··· The input ···

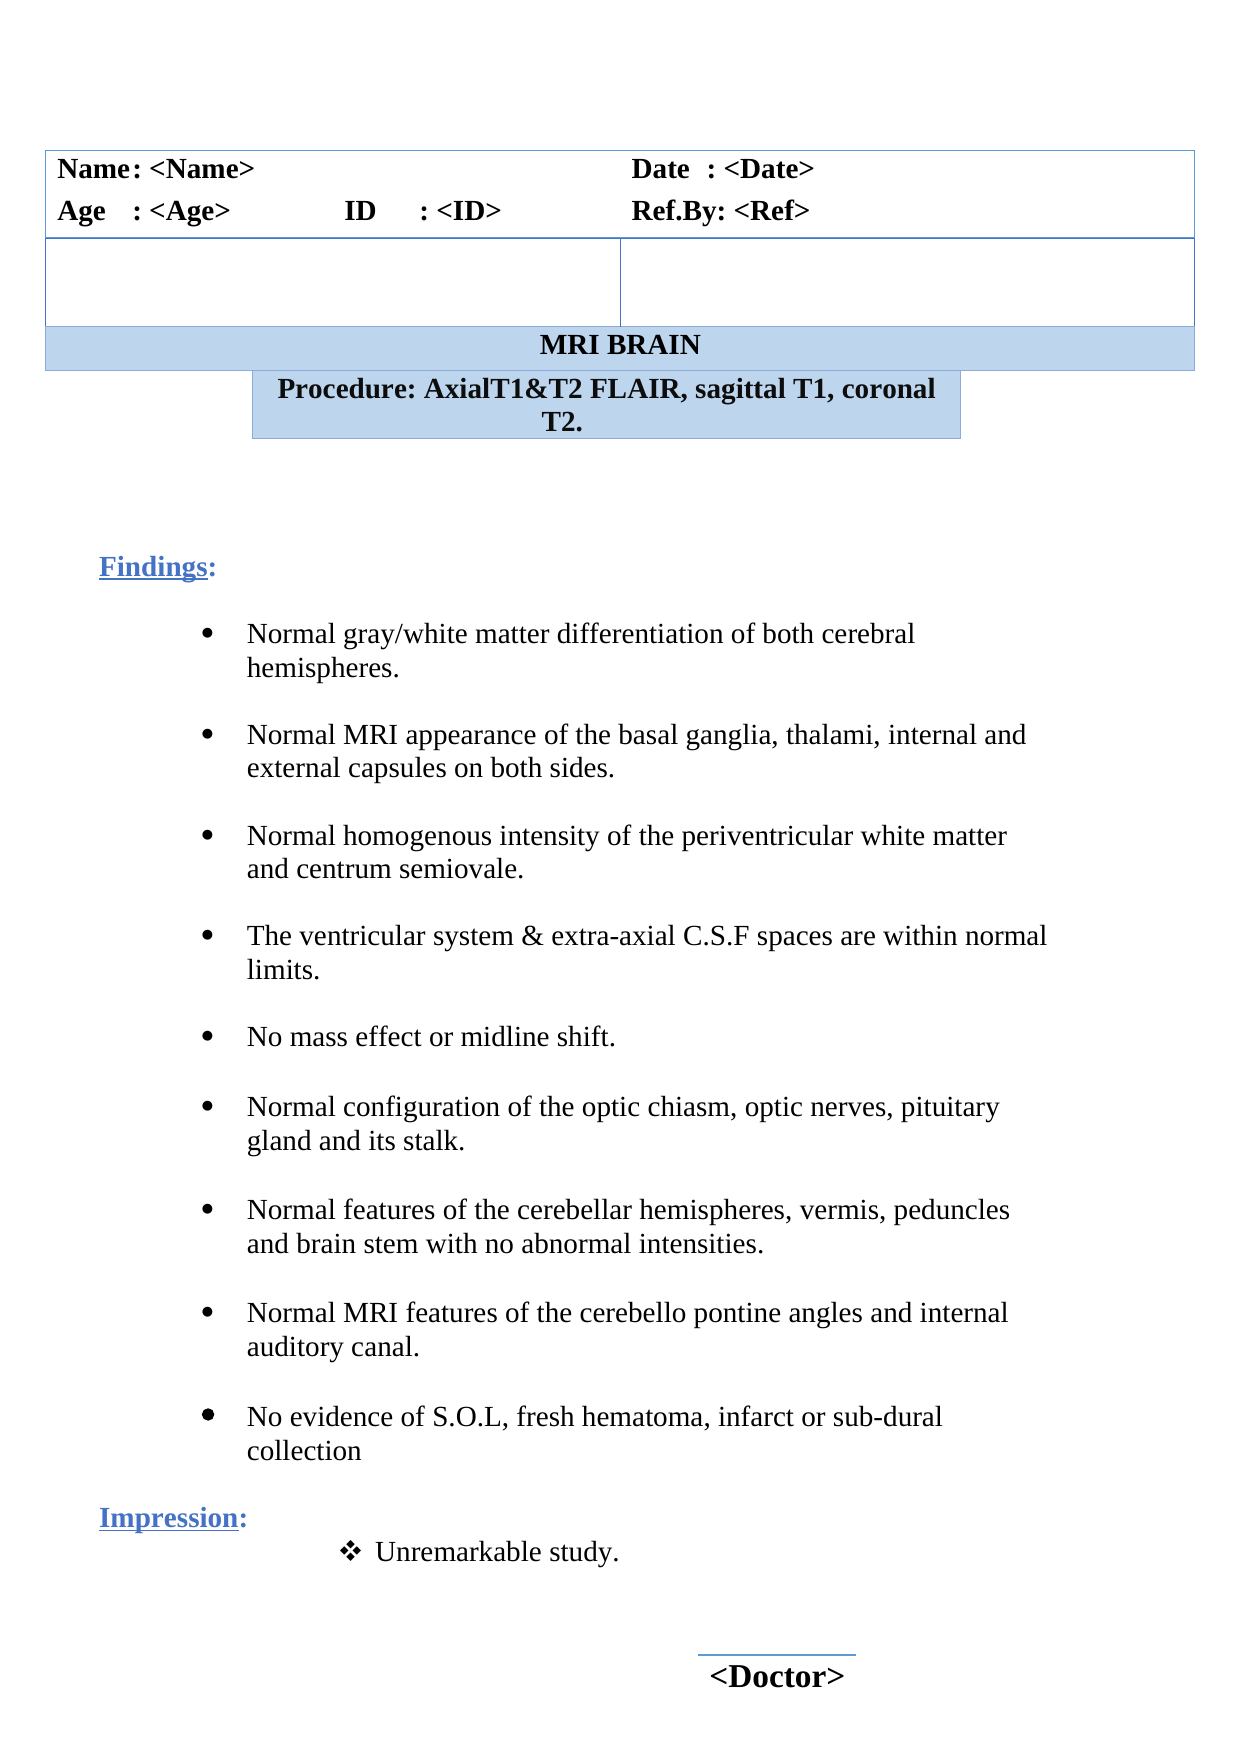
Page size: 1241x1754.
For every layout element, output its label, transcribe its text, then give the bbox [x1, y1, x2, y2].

list external capsules on both sides. [247, 751, 1053, 784]
list Unremarkable study. [337, 1534, 1053, 1568]
table_cell ID : <ID> [333, 193, 620, 237]
table_cell Age : <Age> [46, 193, 333, 237]
table_cell Ref.By: <Ref> [620, 193, 1194, 237]
table_header <Doctor> [698, 1656, 856, 1694]
list Normal features of the cerebellar hemispheres, vermis, peduncles and brain stem with no abnormal intensities. [202, 1192, 1053, 1259]
table_cell Procedure: AxialT1&T2 FLAIR, sagittal T1, coronal T2. [253, 371, 960, 438]
text Impression: [99, 1501, 1053, 1534]
table_header [46, 239, 620, 326]
table_header Name : <Name> [46, 151, 620, 193]
text Findings: [99, 549, 1053, 583]
list No evidence of S.O.L, fresh hematoma, infarct or sub-dural collection [202, 1399, 1053, 1467]
list Normal gray/white matter differentiation of both cerebral hemispheres. [202, 616, 1053, 683]
table_header Date : <Date> [620, 151, 1194, 193]
list Normal MRI appearance of the basal ganglia, thalami, internal and [202, 717, 1053, 751]
list The ventricular system & extra-axial C.S.F spaces are within normal limits. [202, 918, 1053, 986]
table_cell MRI BRAIN [46, 327, 1194, 370]
list Normal homogenous intensity of the periventricular white matter and centrum semiovale. [202, 818, 1053, 885]
list Normal MRI features of the cerebello pontine angles and internal auditory canal. [202, 1296, 1053, 1363]
list Normal configuration of the optic chiasm, optic nerves, pituitary gland and its stalk. [202, 1089, 1053, 1156]
table_header [621, 239, 1194, 326]
list No mass effect or midline shift. [202, 1019, 1053, 1053]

···

Could each line of the data be written out exactly, with no pictures included?

Page size: 1241x1754.
For every layout element, output its label, transcribe its text, then give the bbox [x1, y1, x2, y2].

list external capsules on both sides. [247, 751, 1053, 784]
list Unremarkable study. [337, 1534, 1053, 1568]
table_cell ID : <ID> [333, 193, 620, 237]
table_cell Age : <Age> [46, 193, 333, 237]
table_cell Ref.By: <Ref> [620, 193, 1194, 237]
table_header <Doctor> [698, 1656, 856, 1694]
list Normal features of the cerebellar hemispheres, vermis, peduncles and brain stem with no abnormal intensities. [202, 1192, 1053, 1259]
table_cell Procedure: AxialT1&T2 FLAIR, sagittal T1, coronal T2. [253, 371, 960, 438]
text Impression: [99, 1501, 1053, 1534]
table_header [46, 239, 620, 326]
table_header Name : <Name> [46, 151, 620, 193]
text Findings: [99, 549, 1053, 583]
list No evidence of S.O.L, fresh hematoma, infarct or sub-dural collection [202, 1399, 1053, 1467]
list Normal gray/white matter differentiation of both cerebral hemispheres. [202, 616, 1053, 683]
table_header Date : <Date> [620, 151, 1194, 193]
list Normal MRI appearance of the basal ganglia, thalami, internal and [202, 717, 1053, 751]
list The ventricular system & extra-axial C.S.F spaces are within normal limits. [202, 918, 1053, 986]
table_cell MRI BRAIN [46, 327, 1194, 370]
list Normal homogenous intensity of the periventricular white matter and centrum semiovale. [202, 818, 1053, 885]
list Normal MRI features of the cerebello pontine angles and internal auditory canal. [202, 1296, 1053, 1363]
list Normal configuration of the optic chiasm, optic nerves, pituitary gland and its stalk. [202, 1089, 1053, 1156]
table_header [621, 239, 1194, 326]
list No mass effect or midline shift. [202, 1019, 1053, 1053]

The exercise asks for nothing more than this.